> [DATA RECORDS]:
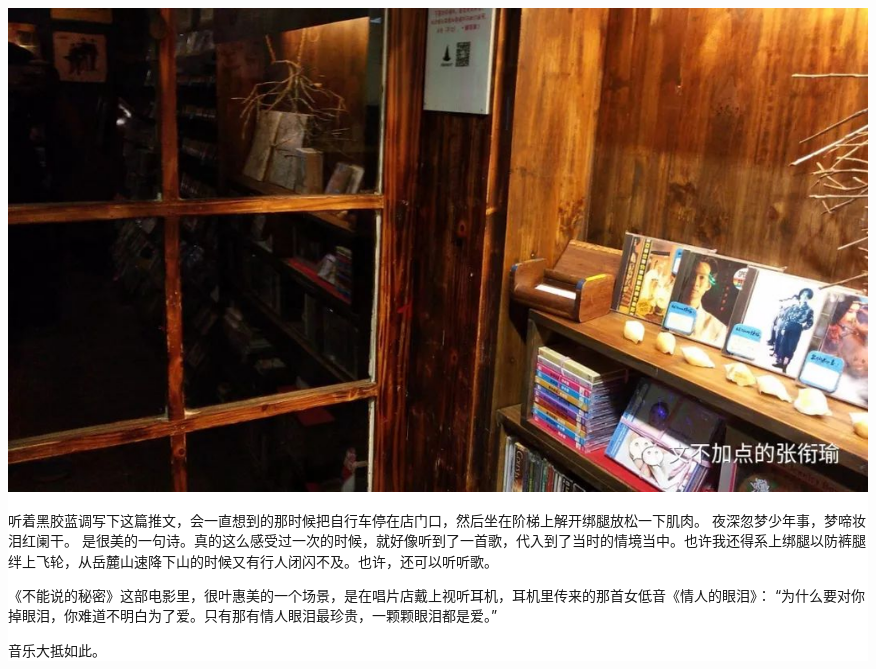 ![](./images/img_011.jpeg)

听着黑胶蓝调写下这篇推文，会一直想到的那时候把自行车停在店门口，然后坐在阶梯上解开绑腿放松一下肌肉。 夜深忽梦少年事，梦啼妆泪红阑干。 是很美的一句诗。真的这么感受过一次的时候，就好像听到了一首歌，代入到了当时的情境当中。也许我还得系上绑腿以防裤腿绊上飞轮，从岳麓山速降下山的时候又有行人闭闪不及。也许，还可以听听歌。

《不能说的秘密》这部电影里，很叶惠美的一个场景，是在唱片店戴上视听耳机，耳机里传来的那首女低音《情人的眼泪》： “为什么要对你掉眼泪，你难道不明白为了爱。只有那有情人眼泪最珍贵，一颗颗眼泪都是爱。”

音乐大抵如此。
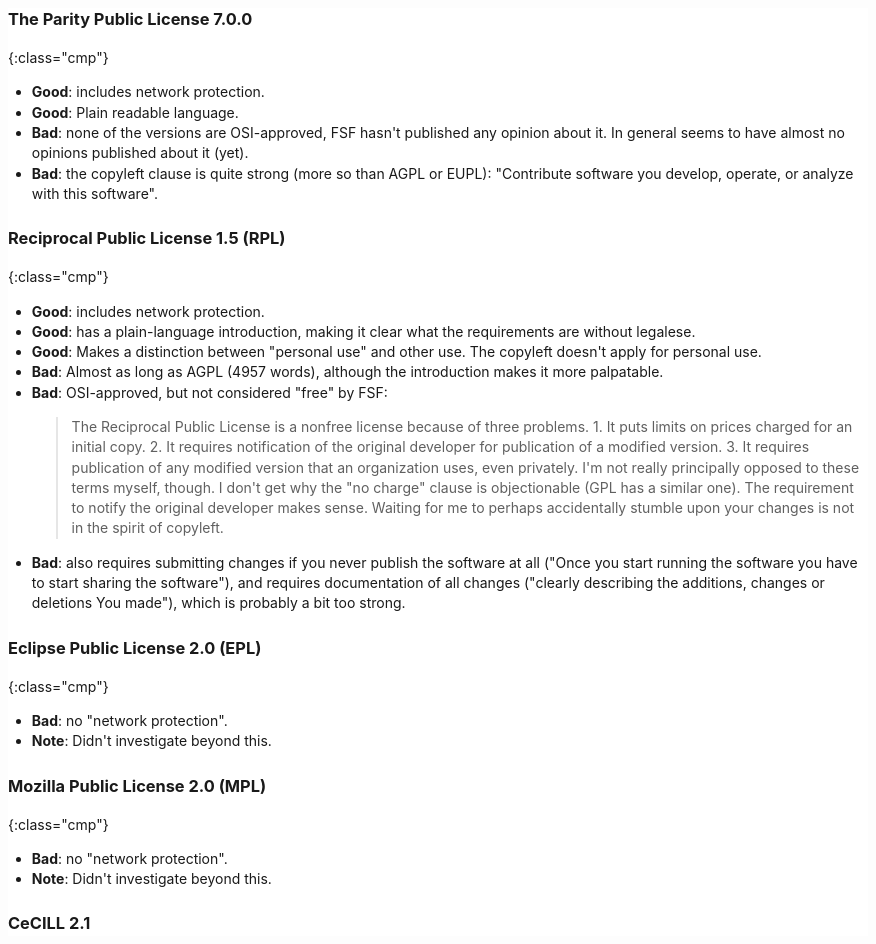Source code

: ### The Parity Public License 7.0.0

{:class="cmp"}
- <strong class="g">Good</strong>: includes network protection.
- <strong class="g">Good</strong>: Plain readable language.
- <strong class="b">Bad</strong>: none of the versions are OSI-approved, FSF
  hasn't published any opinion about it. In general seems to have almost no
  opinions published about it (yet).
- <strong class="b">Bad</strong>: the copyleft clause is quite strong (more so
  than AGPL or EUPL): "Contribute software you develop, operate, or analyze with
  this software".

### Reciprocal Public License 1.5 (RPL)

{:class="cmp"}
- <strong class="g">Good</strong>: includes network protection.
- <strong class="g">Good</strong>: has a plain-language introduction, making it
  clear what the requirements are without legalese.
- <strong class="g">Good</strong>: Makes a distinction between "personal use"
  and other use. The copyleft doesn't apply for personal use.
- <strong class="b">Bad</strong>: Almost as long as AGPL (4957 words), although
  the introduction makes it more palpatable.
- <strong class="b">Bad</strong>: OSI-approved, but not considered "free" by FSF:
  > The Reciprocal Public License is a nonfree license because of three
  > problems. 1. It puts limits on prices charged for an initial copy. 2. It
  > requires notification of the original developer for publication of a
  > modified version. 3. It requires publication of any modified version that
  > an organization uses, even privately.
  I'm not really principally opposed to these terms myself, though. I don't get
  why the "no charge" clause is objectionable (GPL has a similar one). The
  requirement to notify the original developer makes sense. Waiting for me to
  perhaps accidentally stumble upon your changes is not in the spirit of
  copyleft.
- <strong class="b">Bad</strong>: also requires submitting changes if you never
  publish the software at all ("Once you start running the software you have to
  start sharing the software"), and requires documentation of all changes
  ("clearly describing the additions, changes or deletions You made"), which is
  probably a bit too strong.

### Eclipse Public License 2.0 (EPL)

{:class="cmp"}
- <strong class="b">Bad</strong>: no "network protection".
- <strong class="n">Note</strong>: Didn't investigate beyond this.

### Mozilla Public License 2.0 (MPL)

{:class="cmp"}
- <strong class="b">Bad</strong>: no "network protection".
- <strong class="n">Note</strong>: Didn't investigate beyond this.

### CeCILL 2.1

* * *

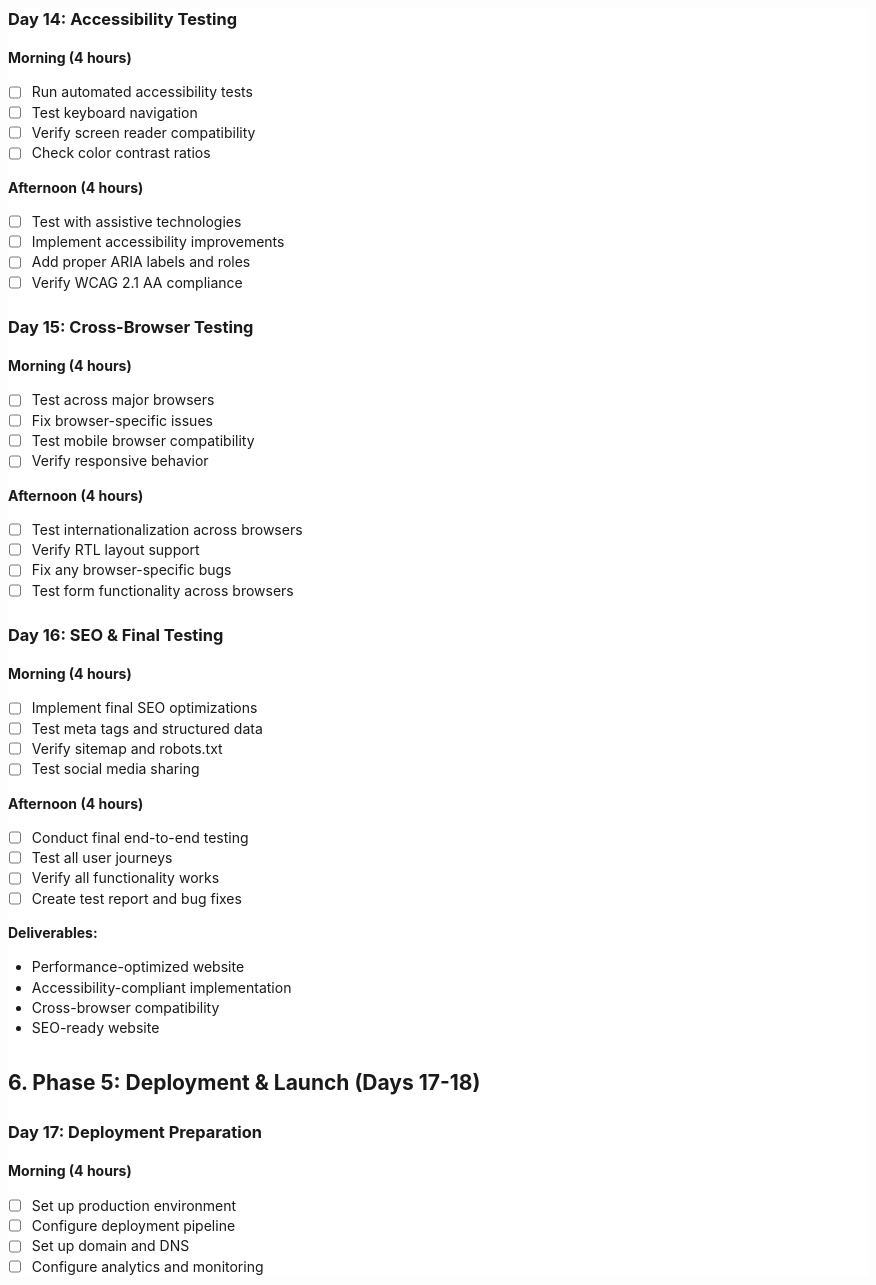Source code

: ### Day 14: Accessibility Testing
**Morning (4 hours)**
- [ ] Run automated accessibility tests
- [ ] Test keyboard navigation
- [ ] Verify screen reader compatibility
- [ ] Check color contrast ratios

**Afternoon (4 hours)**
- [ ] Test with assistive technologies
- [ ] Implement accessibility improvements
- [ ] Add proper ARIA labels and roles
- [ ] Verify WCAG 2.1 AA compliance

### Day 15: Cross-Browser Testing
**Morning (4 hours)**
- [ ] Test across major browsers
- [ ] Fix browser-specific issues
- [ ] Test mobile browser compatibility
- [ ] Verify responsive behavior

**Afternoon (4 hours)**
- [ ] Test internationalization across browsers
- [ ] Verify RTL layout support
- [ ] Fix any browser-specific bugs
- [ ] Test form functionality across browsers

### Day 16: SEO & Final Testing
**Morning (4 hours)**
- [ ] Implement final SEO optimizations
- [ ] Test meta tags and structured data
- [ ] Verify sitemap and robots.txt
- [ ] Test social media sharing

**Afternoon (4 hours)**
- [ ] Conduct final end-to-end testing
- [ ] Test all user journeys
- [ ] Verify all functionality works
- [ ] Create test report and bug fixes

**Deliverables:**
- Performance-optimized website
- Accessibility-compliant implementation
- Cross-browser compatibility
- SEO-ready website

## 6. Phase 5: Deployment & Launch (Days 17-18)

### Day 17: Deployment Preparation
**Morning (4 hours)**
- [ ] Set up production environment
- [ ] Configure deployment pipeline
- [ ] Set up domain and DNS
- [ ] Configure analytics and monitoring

> [TASK DIRECTIONS]:
How many lines of the material above hold the string "have"? Reply with the number and nothing else.

> [WRITTEN ANSWER]:
2